Oviedo, José PALACIO
El Oviedo afronta la fase decisiva de la Liga, los últimos diez partidos, en una posición privilegiada que todos los estamentos del club hubieran firmando hace doce meses. El objetivo de los azules es asegurar el segundo puesto en la clasificación, aunque no renuncian a poder dar alcance al Alcorcón, del que le separan seis puntos y el «goal-average» particular, pero son conscientes de la dificultad y más cuando los madrileños siguen manteniéndose firmes al frente de la clasificación. El equipo de Anquela lleva nueve jornadas consecutivas siendo líder y con la mejor racha del grupo. Prueba de ello es que sólo ha perdido un partido en una vuelta completa, con 12 victorias y 6 empates. La única derrota la encajó ante el Puertollano (2-1).
Con el Alcorcón a seis puntos, quedando 30 en juego, el objetivo del Oviedo será, primero, asegurar su participación en la fase de ascenso y, luego, intentar conservar la segunda plaza. Los azules mantienen una ventaja de siete puntos sobre el quinto clasificado, el Conquense, equipo que todavía no ha conseguido meterse en la zona de privilegio de la clasificación, pero que es uno de los que mantiene mejor progresión en la segunda fase de la Liga, y ocho sobre el Atlético de Madrid B y Puertollano.

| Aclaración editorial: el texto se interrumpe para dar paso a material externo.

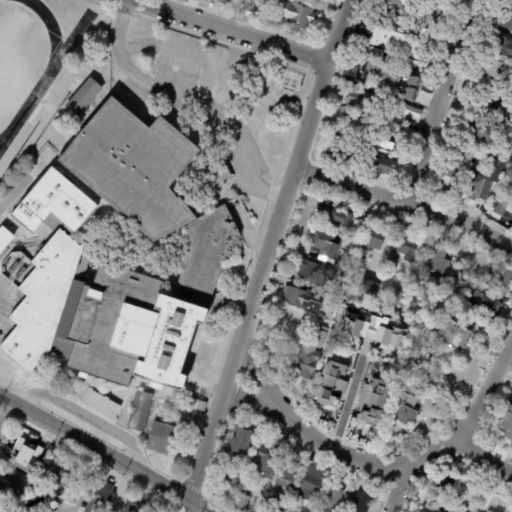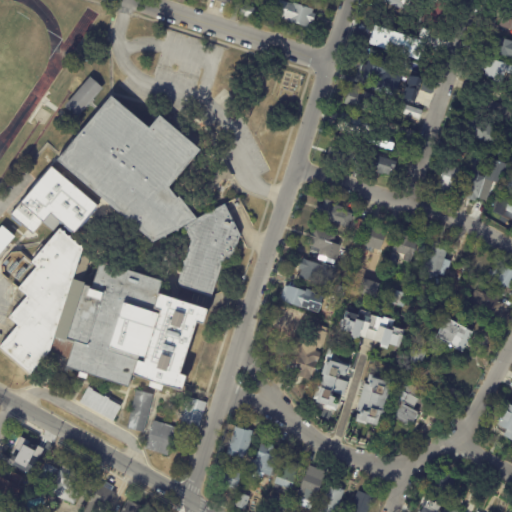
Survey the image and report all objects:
building: (509, 0)
building: (222, 1)
building: (222, 1)
building: (511, 1)
building: (392, 3)
building: (399, 4)
building: (245, 10)
building: (247, 12)
building: (292, 12)
building: (295, 14)
road: (231, 16)
building: (393, 19)
building: (505, 19)
building: (506, 19)
road: (228, 32)
road: (334, 33)
building: (386, 35)
building: (396, 44)
building: (503, 47)
building: (504, 49)
road: (184, 54)
track: (29, 57)
parking lot: (185, 62)
building: (416, 68)
building: (497, 69)
building: (499, 72)
building: (377, 73)
building: (380, 76)
building: (416, 84)
building: (410, 88)
building: (395, 90)
building: (81, 95)
building: (82, 97)
road: (436, 99)
road: (188, 100)
building: (355, 100)
building: (364, 101)
building: (409, 111)
building: (494, 111)
building: (412, 113)
building: (478, 129)
building: (360, 130)
building: (480, 130)
building: (365, 132)
building: (407, 135)
parking lot: (236, 149)
building: (505, 151)
building: (382, 165)
building: (386, 167)
building: (497, 171)
building: (450, 178)
building: (446, 179)
building: (482, 180)
building: (509, 184)
building: (149, 186)
building: (149, 187)
building: (479, 187)
building: (509, 187)
road: (13, 192)
road: (406, 200)
building: (51, 203)
building: (53, 204)
building: (505, 210)
building: (333, 214)
building: (335, 215)
building: (497, 217)
building: (362, 227)
building: (4, 237)
building: (373, 237)
building: (4, 238)
building: (376, 239)
building: (323, 245)
building: (325, 247)
building: (402, 247)
building: (407, 249)
building: (434, 261)
building: (437, 262)
building: (314, 272)
building: (457, 274)
building: (318, 275)
building: (503, 276)
building: (502, 277)
building: (439, 285)
building: (367, 288)
road: (254, 290)
building: (370, 290)
parking lot: (5, 294)
building: (300, 298)
building: (400, 300)
building: (304, 301)
building: (484, 304)
building: (488, 305)
building: (99, 319)
building: (284, 325)
building: (369, 329)
building: (284, 330)
building: (374, 331)
building: (452, 334)
building: (451, 335)
building: (415, 360)
building: (304, 361)
building: (307, 364)
building: (332, 384)
building: (333, 388)
building: (370, 401)
building: (100, 402)
road: (346, 402)
building: (99, 404)
building: (375, 405)
building: (407, 406)
building: (404, 407)
building: (136, 410)
building: (138, 411)
building: (191, 413)
road: (8, 416)
building: (190, 416)
building: (442, 416)
road: (85, 419)
building: (506, 422)
building: (506, 424)
road: (461, 430)
building: (158, 435)
building: (159, 437)
road: (306, 439)
building: (238, 442)
building: (241, 442)
building: (16, 450)
building: (17, 452)
road: (104, 455)
road: (483, 455)
building: (263, 459)
building: (266, 460)
building: (285, 474)
building: (288, 474)
building: (46, 475)
building: (229, 479)
building: (232, 479)
building: (444, 482)
building: (444, 484)
building: (10, 485)
building: (10, 485)
building: (67, 485)
building: (308, 486)
building: (312, 486)
building: (98, 498)
building: (102, 499)
building: (329, 499)
building: (333, 499)
building: (243, 501)
building: (359, 502)
building: (362, 502)
building: (278, 504)
building: (132, 507)
building: (428, 507)
building: (446, 509)
building: (427, 510)
building: (510, 510)
building: (253, 511)
building: (450, 511)
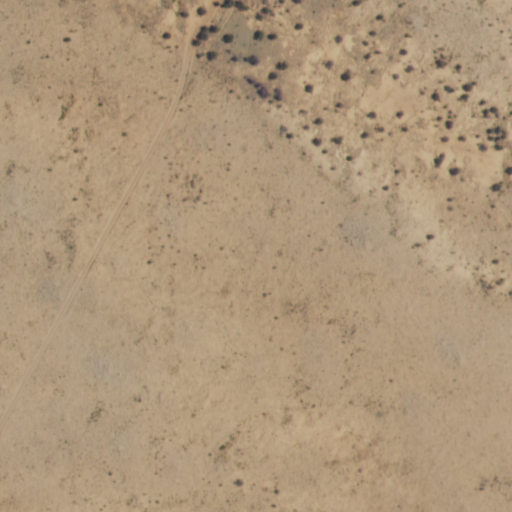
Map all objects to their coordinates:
road: (161, 256)
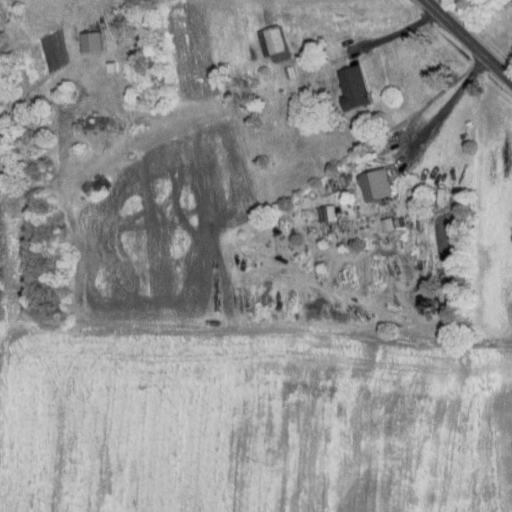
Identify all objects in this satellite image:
road: (394, 34)
road: (469, 38)
building: (90, 40)
building: (271, 41)
building: (352, 85)
road: (433, 108)
building: (95, 120)
building: (374, 183)
building: (324, 212)
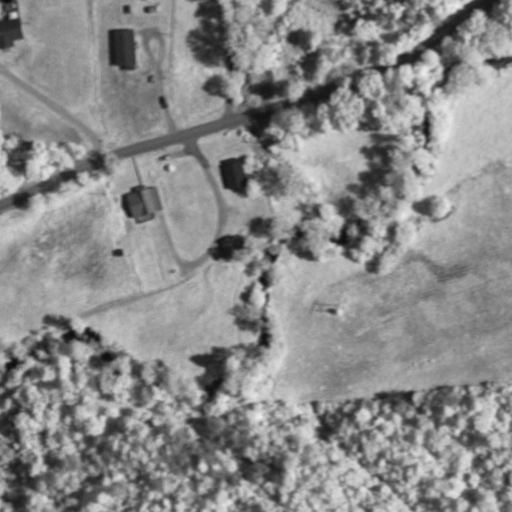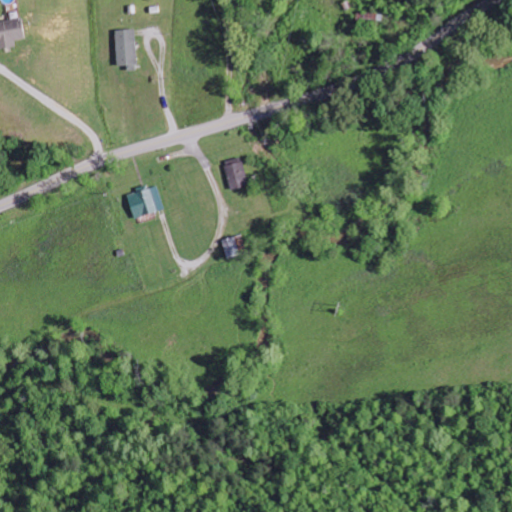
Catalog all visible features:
building: (11, 33)
building: (125, 48)
road: (161, 74)
road: (75, 82)
road: (259, 115)
building: (145, 203)
building: (233, 248)
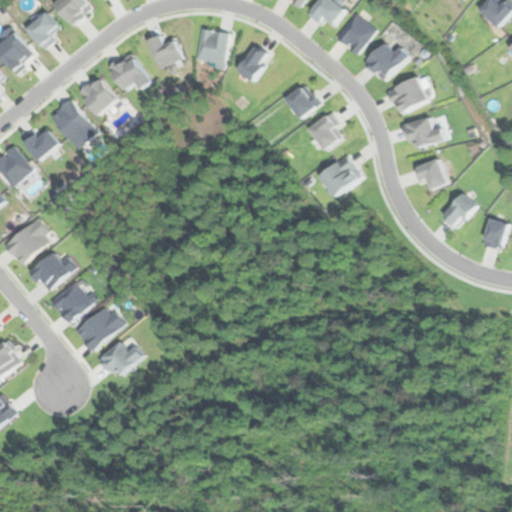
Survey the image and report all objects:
road: (295, 37)
road: (41, 329)
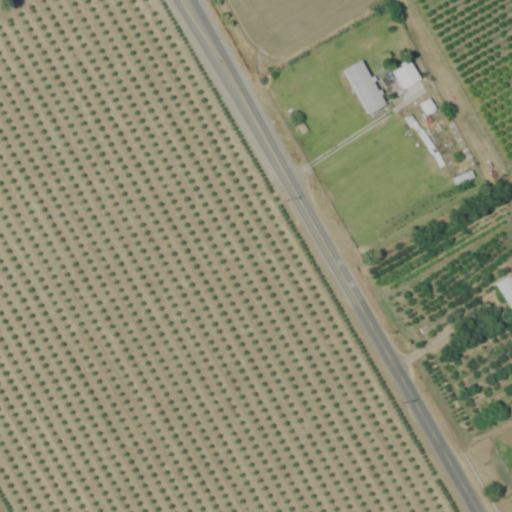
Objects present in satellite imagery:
building: (404, 75)
building: (363, 89)
road: (351, 137)
building: (461, 182)
road: (332, 255)
building: (506, 293)
road: (442, 338)
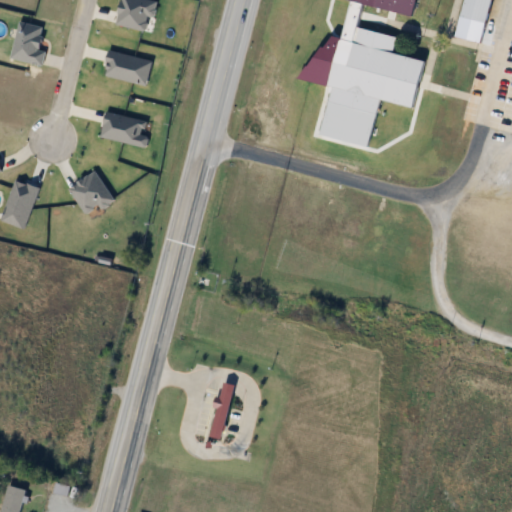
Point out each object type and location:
building: (480, 10)
building: (475, 19)
building: (31, 44)
building: (378, 63)
road: (69, 73)
building: (364, 75)
road: (486, 110)
road: (246, 151)
road: (364, 183)
road: (175, 256)
road: (442, 287)
building: (223, 409)
building: (225, 411)
road: (244, 425)
building: (14, 499)
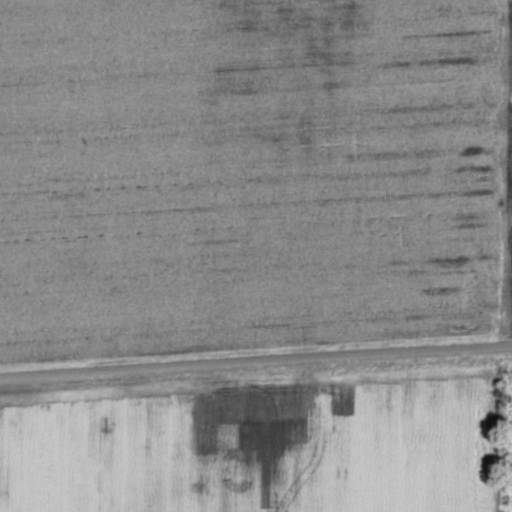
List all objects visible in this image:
road: (256, 360)
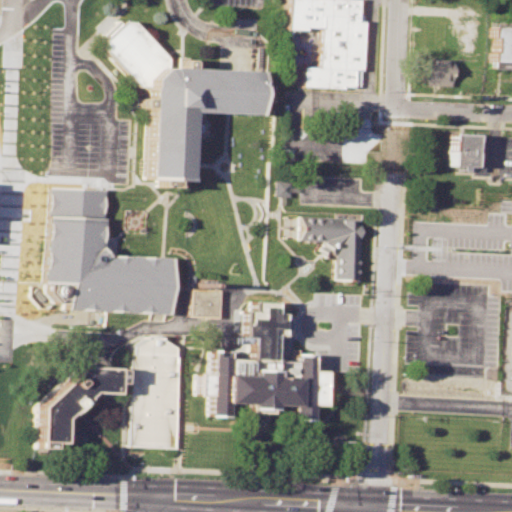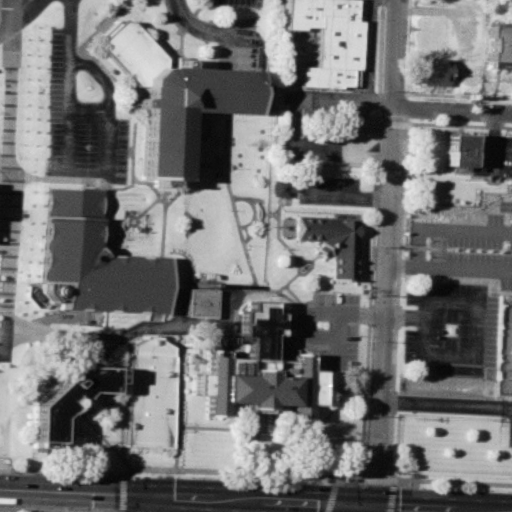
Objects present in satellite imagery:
road: (431, 10)
road: (169, 16)
road: (205, 29)
road: (180, 30)
building: (326, 39)
building: (328, 39)
road: (6, 40)
building: (496, 46)
road: (407, 49)
road: (170, 50)
road: (365, 51)
building: (432, 71)
road: (112, 78)
road: (66, 82)
road: (106, 91)
building: (170, 95)
building: (171, 95)
road: (458, 95)
road: (345, 102)
road: (378, 104)
road: (404, 107)
road: (452, 108)
parking lot: (82, 109)
road: (458, 124)
road: (7, 131)
road: (287, 135)
road: (64, 140)
road: (105, 141)
road: (491, 146)
road: (371, 149)
building: (460, 149)
building: (457, 150)
road: (202, 163)
road: (121, 186)
building: (278, 186)
building: (278, 187)
parking lot: (329, 189)
road: (169, 198)
road: (158, 199)
road: (277, 204)
road: (234, 205)
road: (254, 207)
road: (141, 210)
road: (261, 214)
road: (161, 223)
building: (331, 241)
building: (331, 241)
road: (384, 253)
road: (294, 257)
building: (92, 258)
building: (91, 259)
road: (308, 259)
road: (307, 268)
road: (292, 292)
road: (287, 296)
road: (395, 297)
building: (200, 301)
building: (200, 302)
road: (6, 315)
parking lot: (326, 324)
road: (13, 325)
parking lot: (449, 328)
road: (111, 339)
road: (465, 355)
building: (255, 370)
building: (256, 370)
road: (178, 375)
building: (149, 392)
road: (363, 392)
building: (148, 393)
road: (122, 396)
building: (68, 397)
building: (66, 398)
road: (444, 403)
road: (100, 404)
parking lot: (510, 419)
road: (105, 423)
road: (276, 429)
flagpole: (335, 440)
road: (175, 447)
road: (250, 456)
road: (4, 468)
road: (71, 471)
road: (388, 477)
road: (452, 481)
road: (75, 491)
road: (121, 492)
road: (330, 493)
road: (254, 500)
road: (150, 503)
traffic signals: (358, 505)
road: (434, 507)
road: (356, 508)
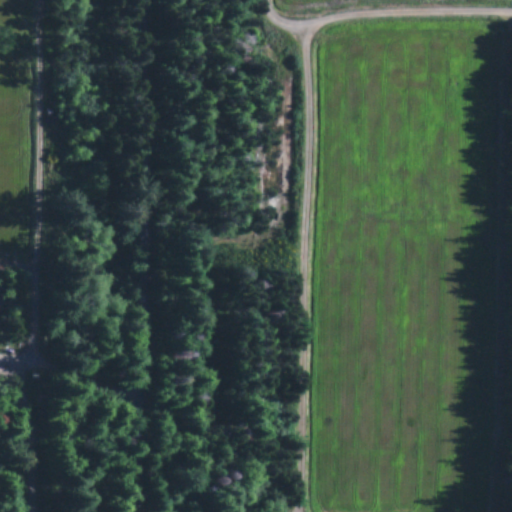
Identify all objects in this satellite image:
crop: (372, 4)
crop: (11, 10)
crop: (11, 155)
road: (142, 256)
crop: (400, 270)
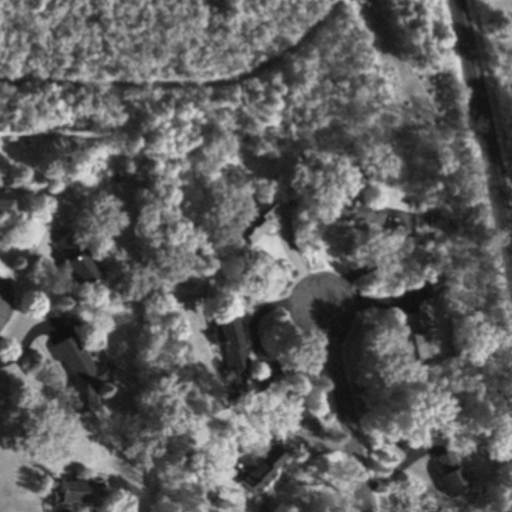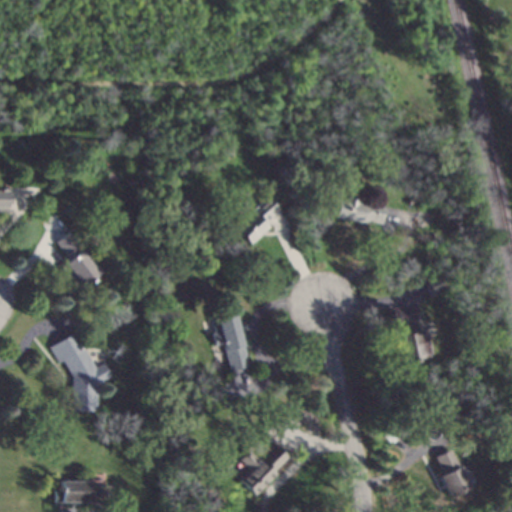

A pesar del traspié del pasado domingo ante el Tenerife B, el Oviedo ha conseguido, gracias a las seis victorias consecutivas que encadenó, asentarse en el segundo puesto de la clasificación, en el que llevan las cuatro últimas jornadas.
Para conservar ese puesto, los dos directos rivales del Oviedo son el Universidad Las Palmas y el Guadalajara, equipos a los que aventaja en dos y tres puntos, respectivamente. Precisamente los azules recibirán al equipo canario en el Carlos Tartiere en el último partido de Liga, encuentro que puede ser decisivo para decidir la suerte de ambos conjuntos.